------ Data to process ------
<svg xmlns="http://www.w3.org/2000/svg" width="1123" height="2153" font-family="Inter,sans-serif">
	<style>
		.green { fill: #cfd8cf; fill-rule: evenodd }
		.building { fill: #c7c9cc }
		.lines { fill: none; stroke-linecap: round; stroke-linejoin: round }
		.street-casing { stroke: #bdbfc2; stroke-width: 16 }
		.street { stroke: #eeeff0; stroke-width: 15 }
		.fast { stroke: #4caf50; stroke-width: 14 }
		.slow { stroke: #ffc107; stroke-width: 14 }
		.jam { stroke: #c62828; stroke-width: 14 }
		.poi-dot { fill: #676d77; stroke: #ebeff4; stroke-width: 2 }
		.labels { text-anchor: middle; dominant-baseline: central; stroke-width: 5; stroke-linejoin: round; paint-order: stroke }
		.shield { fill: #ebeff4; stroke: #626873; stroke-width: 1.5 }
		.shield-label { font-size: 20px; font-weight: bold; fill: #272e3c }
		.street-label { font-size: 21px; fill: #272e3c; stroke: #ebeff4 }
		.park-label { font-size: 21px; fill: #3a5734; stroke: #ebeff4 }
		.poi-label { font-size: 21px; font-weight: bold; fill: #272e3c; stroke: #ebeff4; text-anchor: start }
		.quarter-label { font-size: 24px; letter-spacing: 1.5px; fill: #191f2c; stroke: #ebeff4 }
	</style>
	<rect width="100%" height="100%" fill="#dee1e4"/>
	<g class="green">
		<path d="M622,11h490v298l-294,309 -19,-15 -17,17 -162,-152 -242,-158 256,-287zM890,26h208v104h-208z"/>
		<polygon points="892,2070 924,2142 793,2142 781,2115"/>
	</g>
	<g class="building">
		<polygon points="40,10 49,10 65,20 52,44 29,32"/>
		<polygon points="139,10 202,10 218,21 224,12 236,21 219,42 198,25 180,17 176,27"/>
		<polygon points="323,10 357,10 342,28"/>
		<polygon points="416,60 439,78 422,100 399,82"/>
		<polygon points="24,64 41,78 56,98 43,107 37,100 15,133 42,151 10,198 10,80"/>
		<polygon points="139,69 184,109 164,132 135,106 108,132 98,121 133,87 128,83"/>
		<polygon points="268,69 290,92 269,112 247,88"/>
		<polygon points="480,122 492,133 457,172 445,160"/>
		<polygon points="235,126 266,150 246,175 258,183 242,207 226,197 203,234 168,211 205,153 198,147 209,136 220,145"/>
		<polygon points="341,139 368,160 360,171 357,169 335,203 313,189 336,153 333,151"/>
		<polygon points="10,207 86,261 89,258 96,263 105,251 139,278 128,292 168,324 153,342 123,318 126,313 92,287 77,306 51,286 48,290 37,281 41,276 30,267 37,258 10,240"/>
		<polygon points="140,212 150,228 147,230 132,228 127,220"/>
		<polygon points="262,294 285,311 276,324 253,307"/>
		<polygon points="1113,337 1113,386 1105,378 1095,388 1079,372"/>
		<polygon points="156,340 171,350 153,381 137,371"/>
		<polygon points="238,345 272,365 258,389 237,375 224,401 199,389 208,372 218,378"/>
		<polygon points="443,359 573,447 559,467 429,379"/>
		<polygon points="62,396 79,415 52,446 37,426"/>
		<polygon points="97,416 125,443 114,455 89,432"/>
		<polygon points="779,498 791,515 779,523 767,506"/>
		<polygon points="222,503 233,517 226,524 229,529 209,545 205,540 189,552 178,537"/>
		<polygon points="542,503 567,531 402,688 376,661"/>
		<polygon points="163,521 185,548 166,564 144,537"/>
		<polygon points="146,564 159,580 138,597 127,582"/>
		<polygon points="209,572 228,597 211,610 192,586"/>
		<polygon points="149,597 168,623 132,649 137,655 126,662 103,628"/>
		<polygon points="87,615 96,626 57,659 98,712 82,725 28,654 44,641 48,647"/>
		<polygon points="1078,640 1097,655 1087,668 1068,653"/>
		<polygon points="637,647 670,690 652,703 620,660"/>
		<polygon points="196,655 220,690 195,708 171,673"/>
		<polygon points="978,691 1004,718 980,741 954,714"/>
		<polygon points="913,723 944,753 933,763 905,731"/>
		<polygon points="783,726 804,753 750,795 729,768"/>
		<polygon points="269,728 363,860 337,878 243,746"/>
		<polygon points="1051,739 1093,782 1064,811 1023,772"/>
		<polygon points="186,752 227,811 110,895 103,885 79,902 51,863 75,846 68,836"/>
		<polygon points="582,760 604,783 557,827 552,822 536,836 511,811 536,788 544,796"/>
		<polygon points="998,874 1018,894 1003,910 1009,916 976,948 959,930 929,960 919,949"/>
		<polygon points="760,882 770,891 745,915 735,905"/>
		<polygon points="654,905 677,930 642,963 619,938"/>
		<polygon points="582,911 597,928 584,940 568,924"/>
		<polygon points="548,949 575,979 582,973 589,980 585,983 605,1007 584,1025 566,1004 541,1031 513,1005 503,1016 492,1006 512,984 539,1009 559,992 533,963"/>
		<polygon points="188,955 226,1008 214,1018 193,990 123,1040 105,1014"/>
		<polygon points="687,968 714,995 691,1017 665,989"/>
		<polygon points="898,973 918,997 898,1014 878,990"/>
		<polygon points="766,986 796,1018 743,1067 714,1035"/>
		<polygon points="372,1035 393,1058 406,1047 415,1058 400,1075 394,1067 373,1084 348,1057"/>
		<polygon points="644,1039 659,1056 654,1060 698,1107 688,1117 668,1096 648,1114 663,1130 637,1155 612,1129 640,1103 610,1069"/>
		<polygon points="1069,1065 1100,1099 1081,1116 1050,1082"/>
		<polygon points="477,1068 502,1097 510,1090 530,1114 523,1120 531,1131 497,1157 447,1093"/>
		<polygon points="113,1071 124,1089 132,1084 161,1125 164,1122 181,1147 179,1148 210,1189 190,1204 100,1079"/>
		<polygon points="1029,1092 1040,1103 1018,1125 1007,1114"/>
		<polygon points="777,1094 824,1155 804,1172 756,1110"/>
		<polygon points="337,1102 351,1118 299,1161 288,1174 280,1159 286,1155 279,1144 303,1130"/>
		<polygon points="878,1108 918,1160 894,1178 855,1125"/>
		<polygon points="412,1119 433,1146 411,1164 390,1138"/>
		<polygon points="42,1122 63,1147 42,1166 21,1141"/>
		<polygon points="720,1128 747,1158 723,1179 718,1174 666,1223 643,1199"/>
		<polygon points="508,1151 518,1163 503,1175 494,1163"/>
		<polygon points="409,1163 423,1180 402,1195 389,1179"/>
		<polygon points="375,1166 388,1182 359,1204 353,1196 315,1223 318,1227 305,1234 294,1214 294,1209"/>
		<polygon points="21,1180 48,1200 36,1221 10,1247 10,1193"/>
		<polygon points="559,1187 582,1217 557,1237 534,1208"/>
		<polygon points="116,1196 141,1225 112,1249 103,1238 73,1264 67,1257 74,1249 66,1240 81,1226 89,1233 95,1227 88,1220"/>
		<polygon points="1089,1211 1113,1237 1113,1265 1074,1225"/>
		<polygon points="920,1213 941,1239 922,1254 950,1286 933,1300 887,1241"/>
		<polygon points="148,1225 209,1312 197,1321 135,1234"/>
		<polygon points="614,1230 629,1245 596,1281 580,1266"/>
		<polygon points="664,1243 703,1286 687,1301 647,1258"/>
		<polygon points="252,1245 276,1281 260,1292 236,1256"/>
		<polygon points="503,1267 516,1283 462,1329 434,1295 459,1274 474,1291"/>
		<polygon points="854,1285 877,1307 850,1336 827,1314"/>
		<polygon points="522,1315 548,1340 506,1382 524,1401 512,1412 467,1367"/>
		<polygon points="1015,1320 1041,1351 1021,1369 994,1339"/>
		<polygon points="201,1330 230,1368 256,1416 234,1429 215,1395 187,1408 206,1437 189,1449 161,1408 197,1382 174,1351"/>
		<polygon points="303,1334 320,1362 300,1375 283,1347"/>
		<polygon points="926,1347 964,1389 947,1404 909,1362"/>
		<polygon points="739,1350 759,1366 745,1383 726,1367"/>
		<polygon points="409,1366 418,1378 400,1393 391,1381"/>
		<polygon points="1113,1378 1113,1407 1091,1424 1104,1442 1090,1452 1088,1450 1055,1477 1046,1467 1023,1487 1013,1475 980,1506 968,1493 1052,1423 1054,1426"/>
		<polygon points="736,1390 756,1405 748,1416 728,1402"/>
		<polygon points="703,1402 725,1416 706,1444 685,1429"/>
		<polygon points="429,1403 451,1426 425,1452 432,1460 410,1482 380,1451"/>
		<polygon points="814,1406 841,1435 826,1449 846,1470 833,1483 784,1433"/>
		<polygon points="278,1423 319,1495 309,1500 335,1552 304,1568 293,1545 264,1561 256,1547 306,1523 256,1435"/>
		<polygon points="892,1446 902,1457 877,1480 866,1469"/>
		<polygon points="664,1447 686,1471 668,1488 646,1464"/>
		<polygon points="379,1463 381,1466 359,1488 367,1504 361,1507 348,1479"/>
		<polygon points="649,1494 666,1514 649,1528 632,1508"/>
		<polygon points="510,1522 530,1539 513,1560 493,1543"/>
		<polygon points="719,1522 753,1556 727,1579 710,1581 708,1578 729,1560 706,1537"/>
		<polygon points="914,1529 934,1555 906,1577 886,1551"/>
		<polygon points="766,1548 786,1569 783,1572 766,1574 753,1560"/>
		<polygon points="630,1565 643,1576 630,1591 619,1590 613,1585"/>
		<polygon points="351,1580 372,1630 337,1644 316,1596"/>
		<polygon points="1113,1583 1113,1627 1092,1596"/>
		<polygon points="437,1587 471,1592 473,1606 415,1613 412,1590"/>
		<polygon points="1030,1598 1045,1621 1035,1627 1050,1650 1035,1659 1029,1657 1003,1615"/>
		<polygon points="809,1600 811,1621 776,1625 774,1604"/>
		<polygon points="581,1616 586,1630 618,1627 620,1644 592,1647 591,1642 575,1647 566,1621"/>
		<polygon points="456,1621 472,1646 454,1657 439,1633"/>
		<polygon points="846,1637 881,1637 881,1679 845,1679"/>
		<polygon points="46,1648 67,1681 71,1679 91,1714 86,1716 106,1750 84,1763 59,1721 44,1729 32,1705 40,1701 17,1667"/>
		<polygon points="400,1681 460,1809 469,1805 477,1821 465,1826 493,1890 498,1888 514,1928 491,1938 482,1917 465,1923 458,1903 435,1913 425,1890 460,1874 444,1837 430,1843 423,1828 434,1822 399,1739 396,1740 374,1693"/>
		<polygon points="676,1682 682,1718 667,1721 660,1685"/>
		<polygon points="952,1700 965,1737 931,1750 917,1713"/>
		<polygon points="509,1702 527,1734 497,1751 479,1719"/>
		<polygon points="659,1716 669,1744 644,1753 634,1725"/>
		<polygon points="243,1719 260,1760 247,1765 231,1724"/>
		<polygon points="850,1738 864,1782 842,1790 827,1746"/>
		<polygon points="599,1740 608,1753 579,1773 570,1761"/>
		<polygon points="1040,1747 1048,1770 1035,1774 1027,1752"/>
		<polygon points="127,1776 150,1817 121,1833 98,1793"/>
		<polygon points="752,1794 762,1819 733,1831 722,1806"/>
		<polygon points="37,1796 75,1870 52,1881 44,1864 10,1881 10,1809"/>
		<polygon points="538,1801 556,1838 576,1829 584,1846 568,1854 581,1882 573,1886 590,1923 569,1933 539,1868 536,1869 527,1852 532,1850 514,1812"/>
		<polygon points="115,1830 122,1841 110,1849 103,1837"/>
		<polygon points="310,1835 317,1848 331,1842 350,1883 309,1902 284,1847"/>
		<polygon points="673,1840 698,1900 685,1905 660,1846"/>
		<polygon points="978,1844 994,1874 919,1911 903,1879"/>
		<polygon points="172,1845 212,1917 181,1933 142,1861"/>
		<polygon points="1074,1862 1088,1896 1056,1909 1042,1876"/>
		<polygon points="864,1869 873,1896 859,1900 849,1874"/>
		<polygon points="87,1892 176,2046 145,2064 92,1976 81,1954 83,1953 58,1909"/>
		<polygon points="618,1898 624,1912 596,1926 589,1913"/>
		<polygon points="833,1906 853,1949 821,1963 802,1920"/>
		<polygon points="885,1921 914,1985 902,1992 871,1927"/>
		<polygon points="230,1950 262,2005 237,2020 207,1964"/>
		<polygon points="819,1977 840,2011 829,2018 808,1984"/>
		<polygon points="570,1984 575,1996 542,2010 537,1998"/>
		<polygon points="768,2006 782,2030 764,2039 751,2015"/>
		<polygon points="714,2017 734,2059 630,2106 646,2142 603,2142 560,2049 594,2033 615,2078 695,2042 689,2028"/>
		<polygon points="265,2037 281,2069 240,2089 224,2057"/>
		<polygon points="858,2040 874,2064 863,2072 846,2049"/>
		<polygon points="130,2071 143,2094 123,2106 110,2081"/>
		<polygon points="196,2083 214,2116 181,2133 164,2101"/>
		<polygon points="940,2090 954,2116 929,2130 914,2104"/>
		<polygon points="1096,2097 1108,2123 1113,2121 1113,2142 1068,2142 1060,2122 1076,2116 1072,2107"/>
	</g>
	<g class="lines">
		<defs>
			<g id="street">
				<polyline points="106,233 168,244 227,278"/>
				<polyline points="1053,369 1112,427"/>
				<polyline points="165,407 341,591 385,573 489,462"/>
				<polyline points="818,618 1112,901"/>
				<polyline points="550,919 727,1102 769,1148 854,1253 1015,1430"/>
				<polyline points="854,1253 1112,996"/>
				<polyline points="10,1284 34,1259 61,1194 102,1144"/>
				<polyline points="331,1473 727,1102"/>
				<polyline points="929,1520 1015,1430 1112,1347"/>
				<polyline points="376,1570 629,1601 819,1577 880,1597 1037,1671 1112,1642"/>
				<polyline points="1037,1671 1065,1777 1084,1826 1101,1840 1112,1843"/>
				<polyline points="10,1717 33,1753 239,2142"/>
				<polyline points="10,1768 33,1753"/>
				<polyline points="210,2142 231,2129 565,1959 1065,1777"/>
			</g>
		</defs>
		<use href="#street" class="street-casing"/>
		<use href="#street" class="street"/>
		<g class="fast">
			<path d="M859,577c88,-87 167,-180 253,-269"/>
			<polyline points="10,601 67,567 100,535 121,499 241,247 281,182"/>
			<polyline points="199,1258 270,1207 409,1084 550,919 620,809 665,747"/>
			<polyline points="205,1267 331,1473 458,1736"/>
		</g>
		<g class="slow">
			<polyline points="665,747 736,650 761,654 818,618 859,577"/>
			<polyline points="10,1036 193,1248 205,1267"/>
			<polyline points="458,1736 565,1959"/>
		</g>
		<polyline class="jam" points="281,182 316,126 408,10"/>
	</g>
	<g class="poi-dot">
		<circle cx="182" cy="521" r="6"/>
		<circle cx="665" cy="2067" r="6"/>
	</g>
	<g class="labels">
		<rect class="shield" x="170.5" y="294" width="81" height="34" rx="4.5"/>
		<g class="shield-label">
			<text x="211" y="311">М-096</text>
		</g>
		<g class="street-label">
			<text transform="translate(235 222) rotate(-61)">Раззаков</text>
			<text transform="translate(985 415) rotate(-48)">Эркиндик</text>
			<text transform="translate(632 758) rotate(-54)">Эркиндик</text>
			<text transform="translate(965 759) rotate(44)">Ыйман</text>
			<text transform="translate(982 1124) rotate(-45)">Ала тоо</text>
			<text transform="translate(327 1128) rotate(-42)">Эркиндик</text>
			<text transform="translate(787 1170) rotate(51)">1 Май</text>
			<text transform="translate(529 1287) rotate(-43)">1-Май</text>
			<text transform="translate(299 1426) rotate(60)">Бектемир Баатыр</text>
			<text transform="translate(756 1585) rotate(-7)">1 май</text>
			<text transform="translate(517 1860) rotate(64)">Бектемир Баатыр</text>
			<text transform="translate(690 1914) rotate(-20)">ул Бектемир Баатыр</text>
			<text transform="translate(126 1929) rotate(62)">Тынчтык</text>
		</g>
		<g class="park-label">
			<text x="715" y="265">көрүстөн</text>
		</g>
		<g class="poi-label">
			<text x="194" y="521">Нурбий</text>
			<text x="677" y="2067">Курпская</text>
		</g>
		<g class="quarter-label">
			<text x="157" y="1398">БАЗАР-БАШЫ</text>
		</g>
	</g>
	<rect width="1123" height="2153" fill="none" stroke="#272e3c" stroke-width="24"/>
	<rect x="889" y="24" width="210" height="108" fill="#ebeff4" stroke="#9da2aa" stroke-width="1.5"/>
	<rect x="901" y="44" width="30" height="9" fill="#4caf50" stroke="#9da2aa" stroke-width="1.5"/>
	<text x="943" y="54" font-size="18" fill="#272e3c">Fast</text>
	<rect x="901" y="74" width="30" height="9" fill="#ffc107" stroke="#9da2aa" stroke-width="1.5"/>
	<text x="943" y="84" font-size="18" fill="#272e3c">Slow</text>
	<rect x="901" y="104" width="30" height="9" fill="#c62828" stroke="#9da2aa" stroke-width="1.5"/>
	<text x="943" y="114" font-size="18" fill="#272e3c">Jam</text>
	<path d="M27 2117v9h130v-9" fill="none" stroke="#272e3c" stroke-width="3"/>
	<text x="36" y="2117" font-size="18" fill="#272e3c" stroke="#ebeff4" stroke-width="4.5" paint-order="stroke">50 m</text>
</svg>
------
→ What is required: If a line in the records above contains the word "lines", copy it.

→ Reply:
		.lines { fill: none; stroke-linecap: round; stroke-linejoin: round }
	<g class="lines">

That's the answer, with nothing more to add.